Exercise details:
From the first line to the last, restate the material word for word; pictures stay out.

Raw data:
# # #

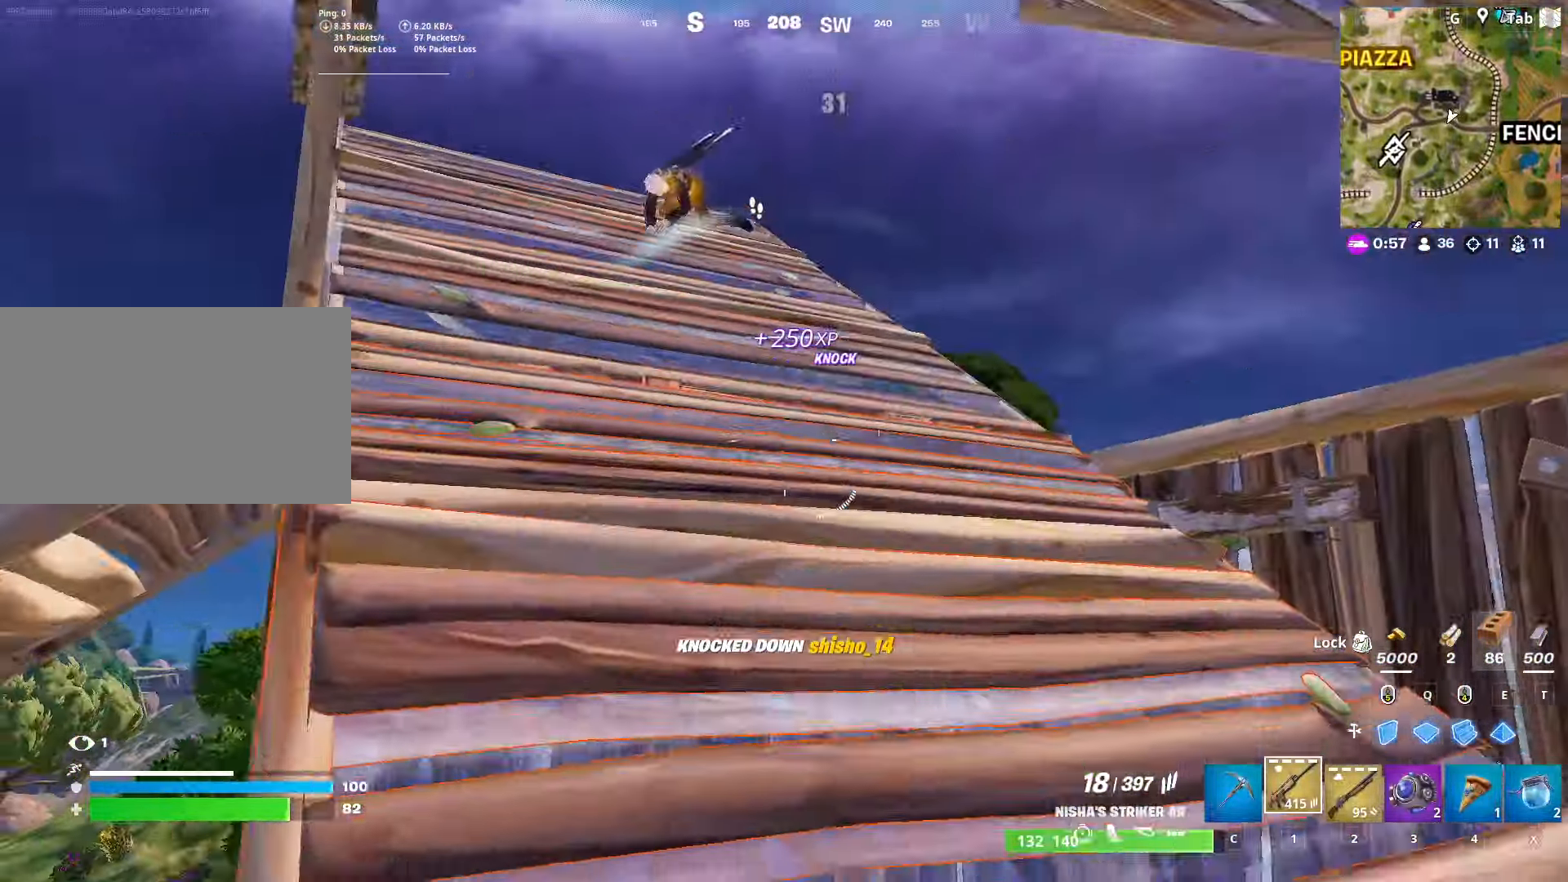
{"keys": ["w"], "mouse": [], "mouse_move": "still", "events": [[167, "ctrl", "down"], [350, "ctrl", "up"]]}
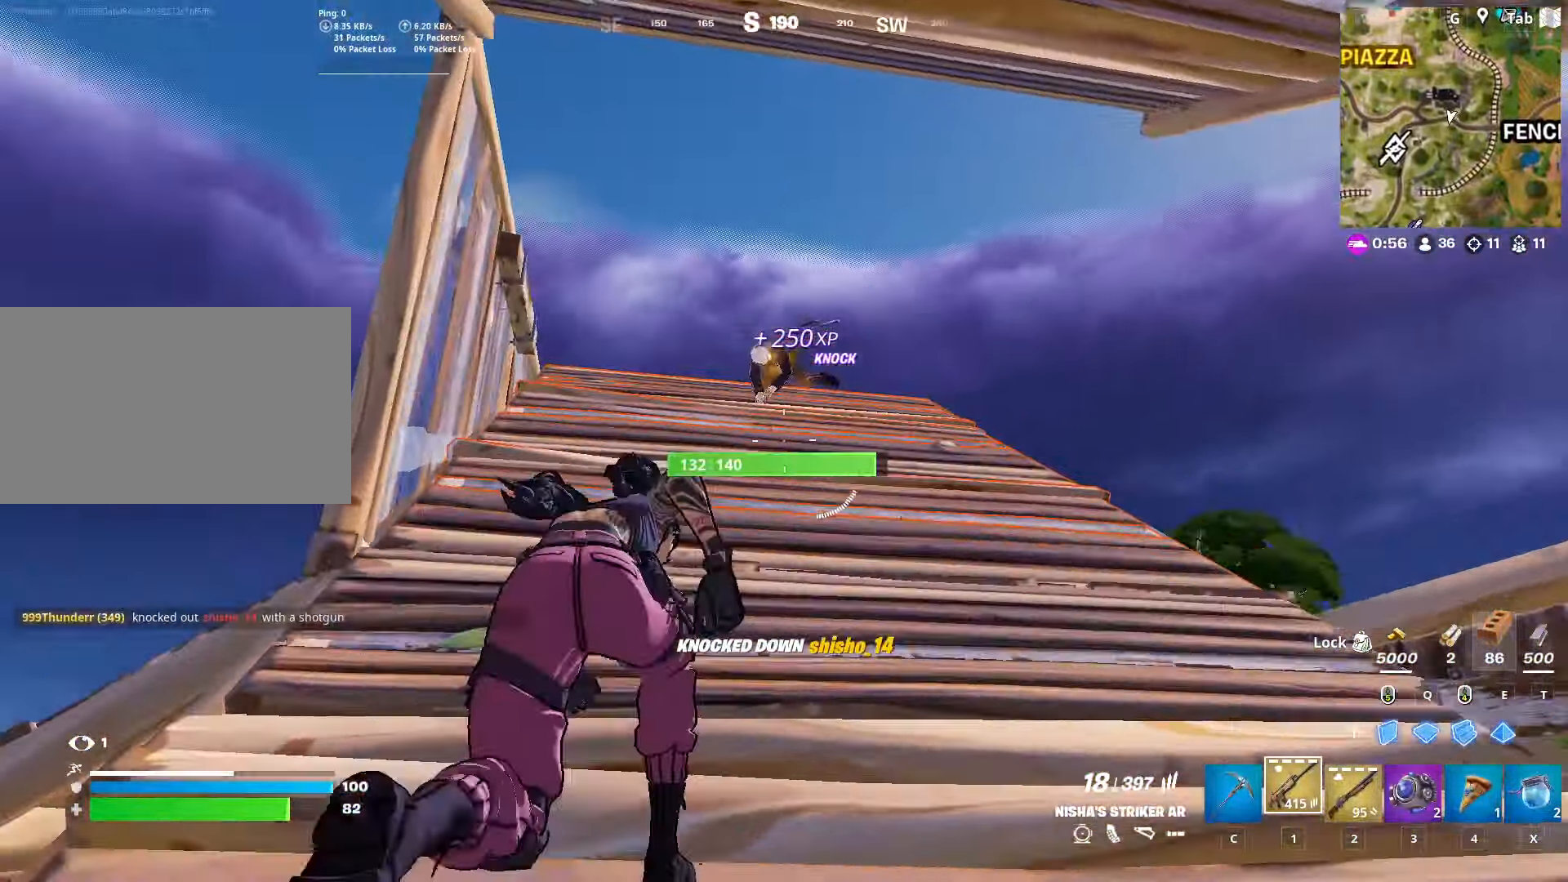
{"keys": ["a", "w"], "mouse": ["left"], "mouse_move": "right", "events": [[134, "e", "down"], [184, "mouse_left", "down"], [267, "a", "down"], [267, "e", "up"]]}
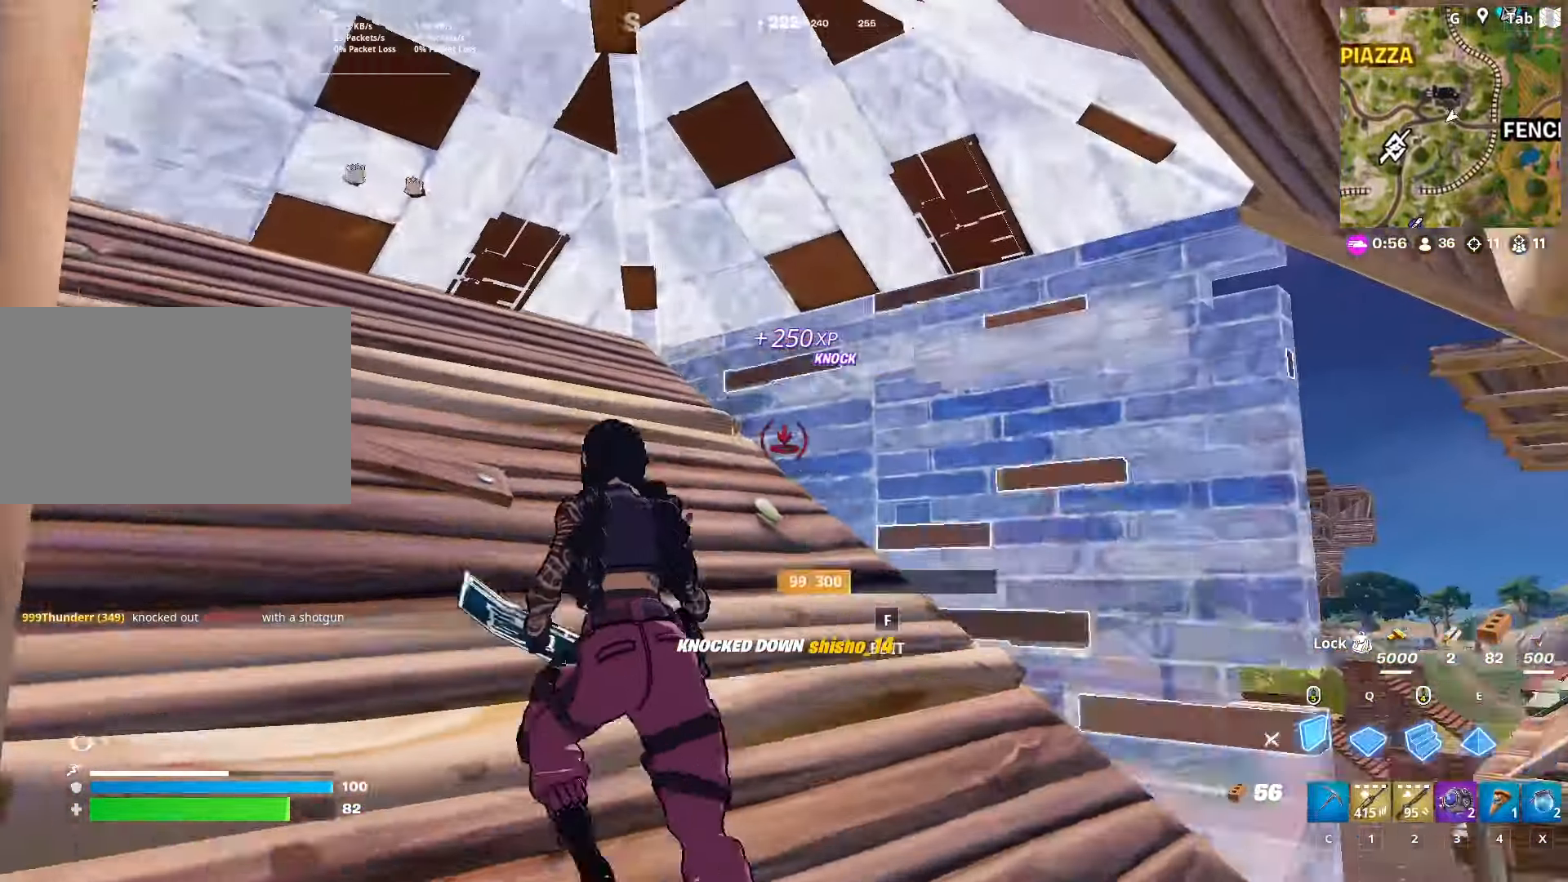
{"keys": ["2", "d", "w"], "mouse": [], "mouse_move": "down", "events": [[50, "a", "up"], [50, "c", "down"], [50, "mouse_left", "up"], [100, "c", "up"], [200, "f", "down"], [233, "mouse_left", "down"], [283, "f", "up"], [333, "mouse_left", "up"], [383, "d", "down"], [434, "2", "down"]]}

# # #

Expected answer:
{"keys": ["w"], "mouse": [], "mouse_move": "still", "events": [[167, "ctrl", "down"], [350, "ctrl", "up"]]}
{"keys": ["a", "w"], "mouse": ["left"], "mouse_move": "right", "events": [[134, "e", "down"], [184, "mouse_left", "down"], [267, "a", "down"], [267, "e", "up"]]}
{"keys": ["2", "d", "w"], "mouse": [], "mouse_move": "down", "events": [[50, "a", "up"], [50, "c", "down"], [50, "mouse_left", "up"], [100, "c", "up"], [200, "f", "down"], [233, "mouse_left", "down"], [283, "f", "up"], [333, "mouse_left", "up"], [383, "d", "down"], [434, "2", "down"]]}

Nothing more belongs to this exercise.